───── GIVEN ENTRIES ─────

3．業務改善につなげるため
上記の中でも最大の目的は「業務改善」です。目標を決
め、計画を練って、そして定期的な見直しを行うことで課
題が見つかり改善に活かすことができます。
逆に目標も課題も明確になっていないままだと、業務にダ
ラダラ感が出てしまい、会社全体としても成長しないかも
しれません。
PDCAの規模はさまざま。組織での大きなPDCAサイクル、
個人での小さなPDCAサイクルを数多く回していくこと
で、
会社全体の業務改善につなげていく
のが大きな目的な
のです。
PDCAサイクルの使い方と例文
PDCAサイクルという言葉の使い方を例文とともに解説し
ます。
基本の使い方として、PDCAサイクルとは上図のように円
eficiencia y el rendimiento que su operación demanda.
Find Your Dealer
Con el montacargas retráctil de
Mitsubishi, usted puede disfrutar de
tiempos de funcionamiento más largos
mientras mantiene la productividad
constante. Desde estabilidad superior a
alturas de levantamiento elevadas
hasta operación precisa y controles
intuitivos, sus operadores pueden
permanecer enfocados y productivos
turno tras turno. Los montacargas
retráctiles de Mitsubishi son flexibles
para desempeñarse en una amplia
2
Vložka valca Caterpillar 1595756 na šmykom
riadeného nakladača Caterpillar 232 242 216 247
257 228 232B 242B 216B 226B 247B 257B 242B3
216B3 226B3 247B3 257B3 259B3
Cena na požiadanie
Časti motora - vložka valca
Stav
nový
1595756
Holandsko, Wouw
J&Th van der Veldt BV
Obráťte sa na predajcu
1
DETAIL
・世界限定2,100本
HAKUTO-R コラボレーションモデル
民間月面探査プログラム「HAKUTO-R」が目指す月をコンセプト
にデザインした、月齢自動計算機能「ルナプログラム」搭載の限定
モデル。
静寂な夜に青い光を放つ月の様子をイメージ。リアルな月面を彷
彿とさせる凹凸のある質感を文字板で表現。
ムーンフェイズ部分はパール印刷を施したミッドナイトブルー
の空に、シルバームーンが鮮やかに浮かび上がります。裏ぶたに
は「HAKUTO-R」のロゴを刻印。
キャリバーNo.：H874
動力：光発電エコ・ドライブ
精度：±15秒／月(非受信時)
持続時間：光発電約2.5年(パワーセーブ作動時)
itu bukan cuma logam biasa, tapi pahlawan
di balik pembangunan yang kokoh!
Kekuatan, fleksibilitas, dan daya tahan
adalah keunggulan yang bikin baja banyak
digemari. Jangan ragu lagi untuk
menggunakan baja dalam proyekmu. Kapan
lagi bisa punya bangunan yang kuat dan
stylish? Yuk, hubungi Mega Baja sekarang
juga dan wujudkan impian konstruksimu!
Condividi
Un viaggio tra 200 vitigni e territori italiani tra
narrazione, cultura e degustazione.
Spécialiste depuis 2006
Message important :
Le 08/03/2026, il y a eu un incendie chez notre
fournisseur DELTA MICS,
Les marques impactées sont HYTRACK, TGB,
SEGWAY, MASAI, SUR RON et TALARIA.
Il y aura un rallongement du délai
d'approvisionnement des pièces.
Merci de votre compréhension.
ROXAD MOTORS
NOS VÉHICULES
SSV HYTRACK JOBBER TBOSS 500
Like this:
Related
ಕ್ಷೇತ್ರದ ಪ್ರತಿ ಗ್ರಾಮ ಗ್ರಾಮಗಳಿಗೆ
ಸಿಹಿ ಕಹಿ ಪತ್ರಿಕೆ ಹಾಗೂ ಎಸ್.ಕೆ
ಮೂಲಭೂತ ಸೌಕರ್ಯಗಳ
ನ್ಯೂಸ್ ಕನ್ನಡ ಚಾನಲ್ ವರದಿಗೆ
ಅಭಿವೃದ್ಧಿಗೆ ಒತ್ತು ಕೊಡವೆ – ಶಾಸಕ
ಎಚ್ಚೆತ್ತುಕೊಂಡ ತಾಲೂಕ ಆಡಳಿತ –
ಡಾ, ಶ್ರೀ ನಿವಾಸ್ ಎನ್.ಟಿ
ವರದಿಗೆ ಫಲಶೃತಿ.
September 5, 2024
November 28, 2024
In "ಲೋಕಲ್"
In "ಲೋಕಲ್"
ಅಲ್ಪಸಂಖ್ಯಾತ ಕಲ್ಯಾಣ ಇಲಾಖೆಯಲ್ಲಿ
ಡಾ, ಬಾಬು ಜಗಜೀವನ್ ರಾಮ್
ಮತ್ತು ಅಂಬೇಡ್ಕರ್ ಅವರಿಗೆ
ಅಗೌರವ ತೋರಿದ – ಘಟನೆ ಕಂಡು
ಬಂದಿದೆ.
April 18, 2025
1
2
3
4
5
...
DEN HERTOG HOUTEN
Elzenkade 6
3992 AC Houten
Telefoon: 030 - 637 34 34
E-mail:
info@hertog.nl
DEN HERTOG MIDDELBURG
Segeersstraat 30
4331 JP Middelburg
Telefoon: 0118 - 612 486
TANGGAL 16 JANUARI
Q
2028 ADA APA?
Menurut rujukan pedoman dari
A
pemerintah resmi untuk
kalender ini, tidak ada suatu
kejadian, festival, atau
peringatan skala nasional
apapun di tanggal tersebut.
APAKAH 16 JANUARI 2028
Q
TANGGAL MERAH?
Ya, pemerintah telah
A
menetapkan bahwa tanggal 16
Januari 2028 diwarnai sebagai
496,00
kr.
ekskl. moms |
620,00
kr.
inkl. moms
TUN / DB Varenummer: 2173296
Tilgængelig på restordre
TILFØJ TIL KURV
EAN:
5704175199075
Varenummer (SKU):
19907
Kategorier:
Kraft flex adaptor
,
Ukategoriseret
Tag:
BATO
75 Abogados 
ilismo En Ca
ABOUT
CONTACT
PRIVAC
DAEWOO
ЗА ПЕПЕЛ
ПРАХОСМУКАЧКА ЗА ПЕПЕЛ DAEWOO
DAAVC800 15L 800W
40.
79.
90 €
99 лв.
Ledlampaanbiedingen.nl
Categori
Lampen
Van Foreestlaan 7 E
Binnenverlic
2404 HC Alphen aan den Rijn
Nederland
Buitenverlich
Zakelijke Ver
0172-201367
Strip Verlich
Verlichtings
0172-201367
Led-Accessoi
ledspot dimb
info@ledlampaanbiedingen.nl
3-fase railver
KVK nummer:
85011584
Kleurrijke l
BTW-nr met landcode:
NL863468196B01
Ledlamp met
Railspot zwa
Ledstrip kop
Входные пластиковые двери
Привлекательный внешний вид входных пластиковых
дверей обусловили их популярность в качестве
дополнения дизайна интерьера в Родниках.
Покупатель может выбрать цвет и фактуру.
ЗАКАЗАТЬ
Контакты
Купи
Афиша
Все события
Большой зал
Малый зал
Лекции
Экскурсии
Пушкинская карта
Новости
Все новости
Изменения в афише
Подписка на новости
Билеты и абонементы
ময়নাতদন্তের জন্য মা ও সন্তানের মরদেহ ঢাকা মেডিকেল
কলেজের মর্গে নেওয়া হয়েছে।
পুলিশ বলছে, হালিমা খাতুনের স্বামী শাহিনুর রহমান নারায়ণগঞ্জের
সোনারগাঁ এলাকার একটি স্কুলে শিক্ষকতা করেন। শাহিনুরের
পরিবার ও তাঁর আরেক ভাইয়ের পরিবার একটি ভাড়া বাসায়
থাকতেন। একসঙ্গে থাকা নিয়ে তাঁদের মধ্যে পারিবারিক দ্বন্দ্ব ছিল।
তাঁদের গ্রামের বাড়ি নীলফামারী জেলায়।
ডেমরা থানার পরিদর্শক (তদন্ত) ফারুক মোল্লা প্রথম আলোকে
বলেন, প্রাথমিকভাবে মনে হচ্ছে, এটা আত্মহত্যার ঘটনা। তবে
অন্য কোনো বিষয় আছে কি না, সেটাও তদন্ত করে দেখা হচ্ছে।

─────

YOUR ASSIGNMENT:
All that belongs in the answer is the run of lines above from the line containing "ವರದಿಗೆ ಫಲಶೃತಿ." through the line containing "TUN / DB Varenummer: 2173296", exactly as written.

TASK RESPONSE:
ವರದಿಗೆ ಫಲಶೃತಿ.
September 5, 2024
November 28, 2024
In "ಲೋಕಲ್"
In "ಲೋಕಲ್"
ಅಲ್ಪಸಂಖ್ಯಾತ ಕಲ್ಯಾಣ ಇಲಾಖೆಯಲ್ಲಿ
ಡಾ, ಬಾಬು ಜಗಜೀವನ್ ರಾಮ್
ಮತ್ತು ಅಂಬೇಡ್ಕರ್ ಅವರಿಗೆ
ಅಗೌರವ ತೋರಿದ – ಘಟನೆ ಕಂಡು
ಬಂದಿದೆ.
April 18, 2025
1
2
3
4
5
...
DEN HERTOG HOUTEN
Elzenkade 6
3992 AC Houten
Telefoon: 030 - 637 34 34
E-mail:
info@hertog.nl
DEN HERTOG MIDDELBURG
Segeersstraat 30
4331 JP Middelburg
Telefoon: 0118 - 612 486
TANGGAL 16 JANUARI
Q
2028 ADA APA?
Menurut rujukan pedoman dari
A
pemerintah resmi untuk
kalender ini, tidak ada suatu
kejadian, festival, atau
peringatan skala nasional
apapun di tanggal tersebut.
APAKAH 16 JANUARI 2028
Q
TANGGAL MERAH?
Ya, pemerintah telah
A
menetapkan bahwa tanggal 16
Januari 2028 diwarnai sebagai
496,00
kr.
ekskl. moms |
620,00
kr.
inkl. moms
TUN / DB Varenummer: 2173296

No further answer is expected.